|Arnold Kling Essays | Short Book Reviews | Favorite Links | Under the Radar | Home|
by Arnold Kling
March 12, 2001
One of the more striking ads on this year's Super Bowl was from E*Trade. It was disingenuous on many levels.
The ad showed a monkey behaving like a cowboy passing through a ghost town. The ghost town consisted of Internet stocks. The ad ended by saying, "Invest wisely."
Of course, few companies were as much a product of the Internet Bubble as E*Trade. Many of the people who bought Dotcom stocks and lost money on them probably did so through E*Trade. The fact that it maintains solvency in spite of the losses that were incurred by those customers strikes me as an unseemly subject for sarcasm.
Moreover, like any stock broker, E*Trade makes its money from the frenetic activity of fools. Wise investors, who trade infrequently, would put E*Trade out of business.
Economists are properly modest about their abilities as speculators, but we do know something about wise investing. Eight of the first forty Nobel laureates in economics made constributions to the theory of finance. Merton, Scholes, Markowitz, Miller, and Sharpe were honored primarily for those contributions. On the other hand, the outstanding financial insights of Modigliani, Tobin, and Samuelson were relatively minor parts of their overall work.
(In fact, the high proportion of finance Nobels is a temporary aberration. It just happened that a lot of important research was done in finance in 1955-1975, and it is that cohort of economists who were considered for the Nobel Prize in 1970-2000. Among eminent economists who were known for non-finance work, the earliest ones died before the advent of the economics Nobel in 1969. Younger ones will become "eligible" as they accumulate more publications.)
(Two of the Nobel-winners were involved in some way with Long Term Capital Management, a failed hedge fund. However, that fund did not follow the practices recommended below.)
How do economists differ from average investors?
We prefer to buy and hold. We believe that it is difficult or impossible to outsmart the market, so that trading simply runs up transactions costs. Also, in a rising market, the more often you trade, the more you pay in capital gains taxes.
About fifteen years ago, someone studied the holdings of professors in their pensions plans. Professors in disciplines other than economics were heavily invested in fixed-income assets. The economists were virtually alone in having more than half of their assets in equities.
These are funds that try to mimic the performance of major stock indexes, such as the S&P 500. There is strong evidence that on average the index funds outperform other mutual funds. However, most non-economists fail to appreciate this evidence.
Suppose that you start out happy with a portfolio in which 20 percent of your assets are invested in a risk-free fund that earns a fixed rate of return. The other 80 percent of your portfolio is in a broad index fund.
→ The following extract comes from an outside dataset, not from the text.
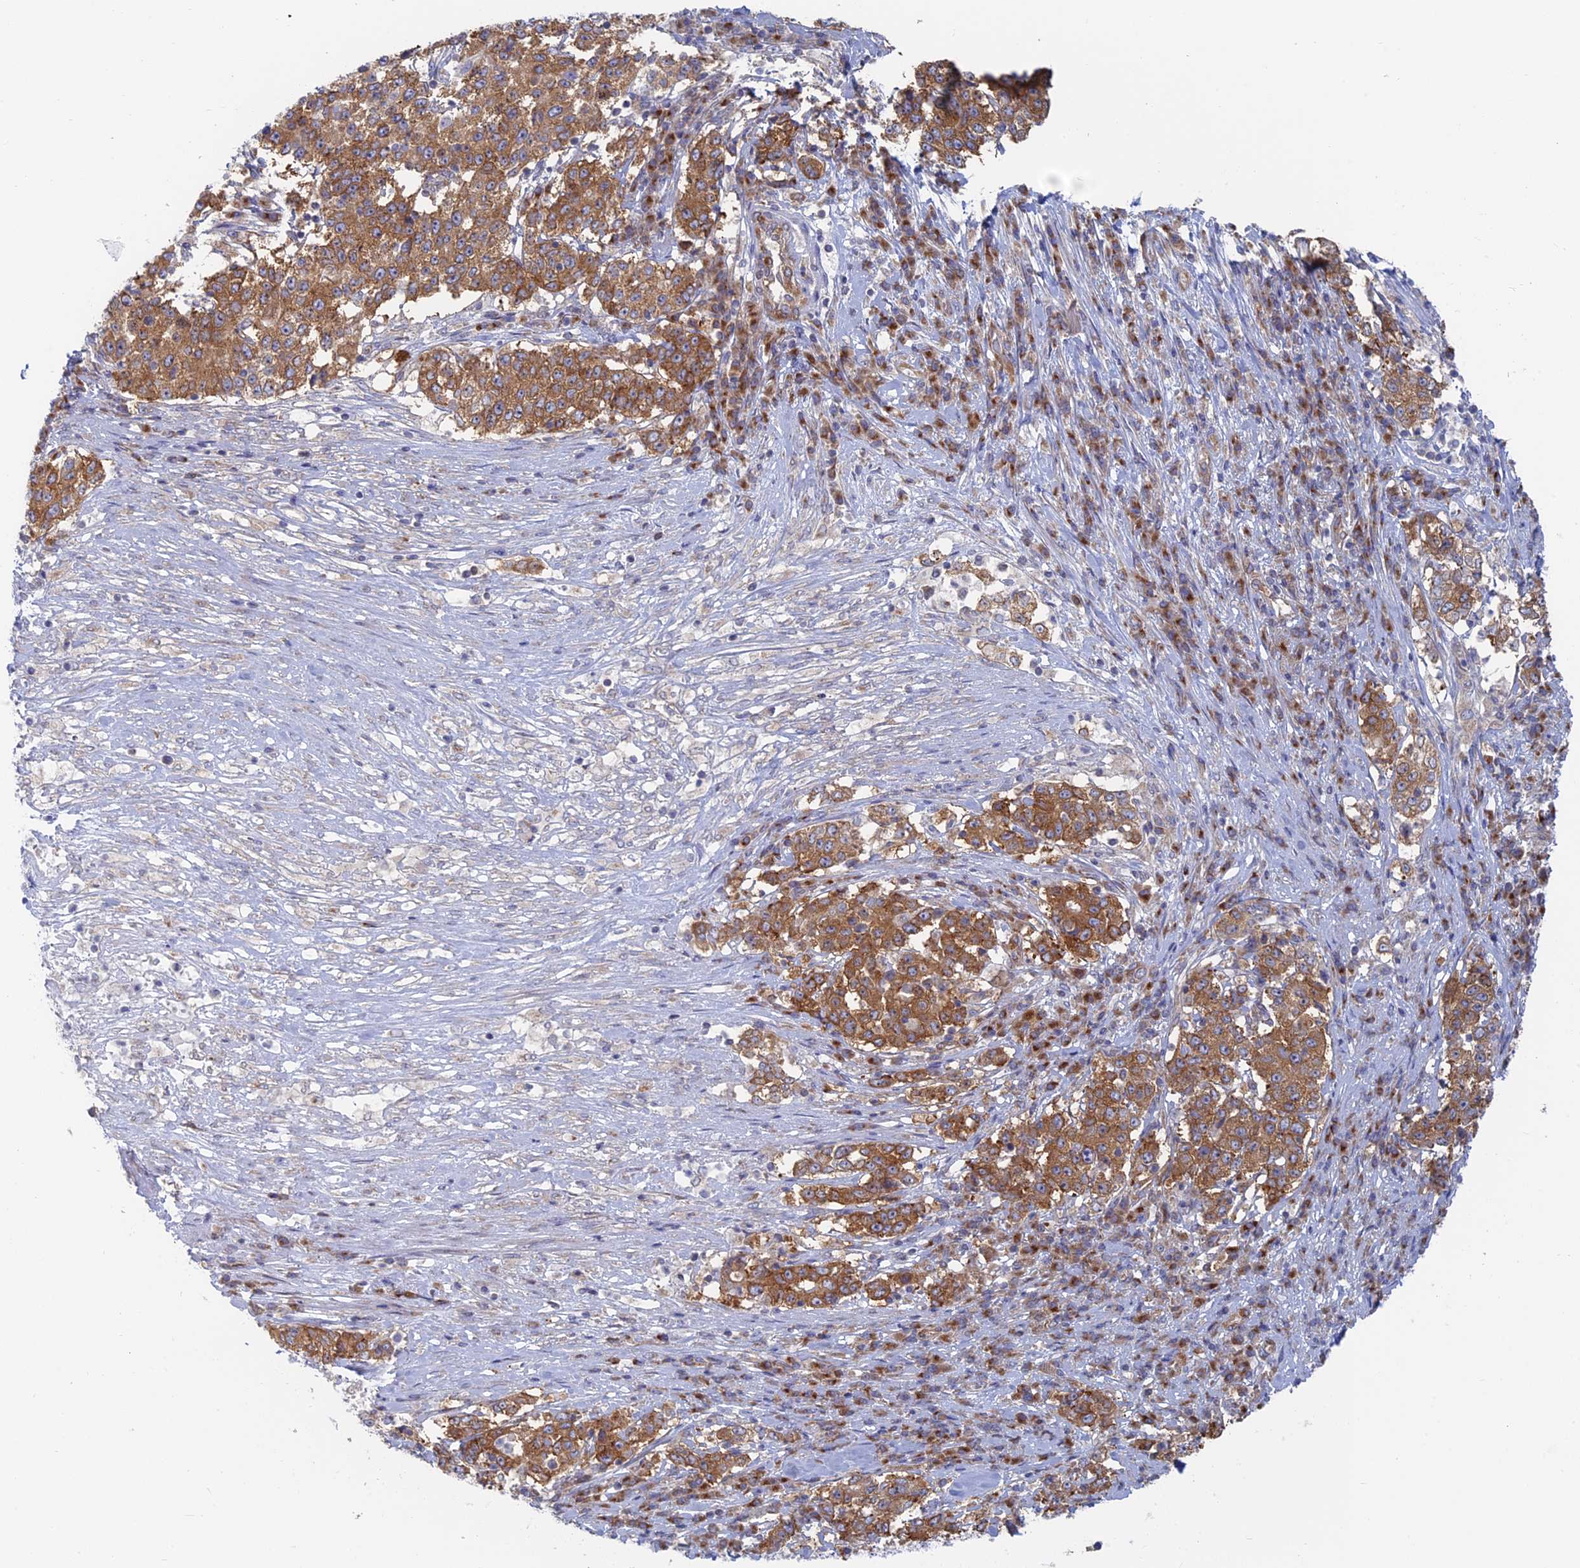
{"staining": {"intensity": "moderate", "quantity": ">75%", "location": "cytoplasmic/membranous"}, "tissue": "stomach cancer", "cell_type": "Tumor cells", "image_type": "cancer", "snomed": [{"axis": "morphology", "description": "Adenocarcinoma, NOS"}, {"axis": "topography", "description": "Stomach"}], "caption": "Immunohistochemical staining of adenocarcinoma (stomach) demonstrates moderate cytoplasmic/membranous protein staining in approximately >75% of tumor cells.", "gene": "TBC1D30", "patient": {"sex": "male", "age": 59}}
In other words, your stock portfolio is highly diversified.
To simplify matters, let the risk-free return be zero, and suppose that the risky assets earn five percent on average. In that case, with your overall portfolio, your expected return will be eighty percent of five percent, or four percent. Your risk will be somewhere in between zero and the risk of the risky assets.
Now, suppose that you decide that you would like to increase your expected return, and you are willing to take more risk. Most people seem to think that the way to do this is to exchange the stock index fund for a more concentrated portfolio of stocks.
In fact, the way to increase your expected return with the least increase in risk is NOT to concentrate your portfolio. The most efficient method is to increase your holdings of the index fund and cut back on your holdings in the risk-free investment. (The superiority of a diversified portfolio actually can be proven mathematically, but I do not know a proof that does not require getting into matrix calculus.)
An even better buy than TIPS are the I-bond series of U.S. savings bonds. Like TIPS, the I-bonds offer inflation protection. However, I-bonds are subject to less ongoing taxation. No individual is allowed to purchase more than $30,000 in I-bonds.
The "real" return on stocks is expected to be the inverse of the price/earnings ratio. If the P/E ratio were 25, then stocks can be expected to earn 4 percent. As P/E ratios soared in recent years, economists could not help noticing that they could earn a higher expected real return on TIPS than in the stock market.
The fact that TIPS offer a risk-free yield that is as high or higher than the expected return on stocks is an indication that the stock market has become over-valued. Many economists are reluctant to come to such a conclusion, because we do not believe that we can outsmart the market.
One economist who tried to balance professional modesty with his concern about over-valuation is Robert Shiller. He wrote Irrational Exuberance about the overall bubble in the stock market, and he had the good timing to publish it last March, near the peak of the NASDAQ.
Economists are insulated from plunging into "story" stocks in part because of our strong belief in diversification and index funds. Moreover, during the Dotcom heyday, we were calculating Tobin's "q," which is the ratio of a stock price to the cost of replacing the underlying capital in the firm. This ratio seemed to be ridiculously high for the Dotcoms.
I cannot promise that this strategy will prove to be optimal. However, it is a strategy that would be comfortable for most economists. Even though it is not very comfortable for E*Trade.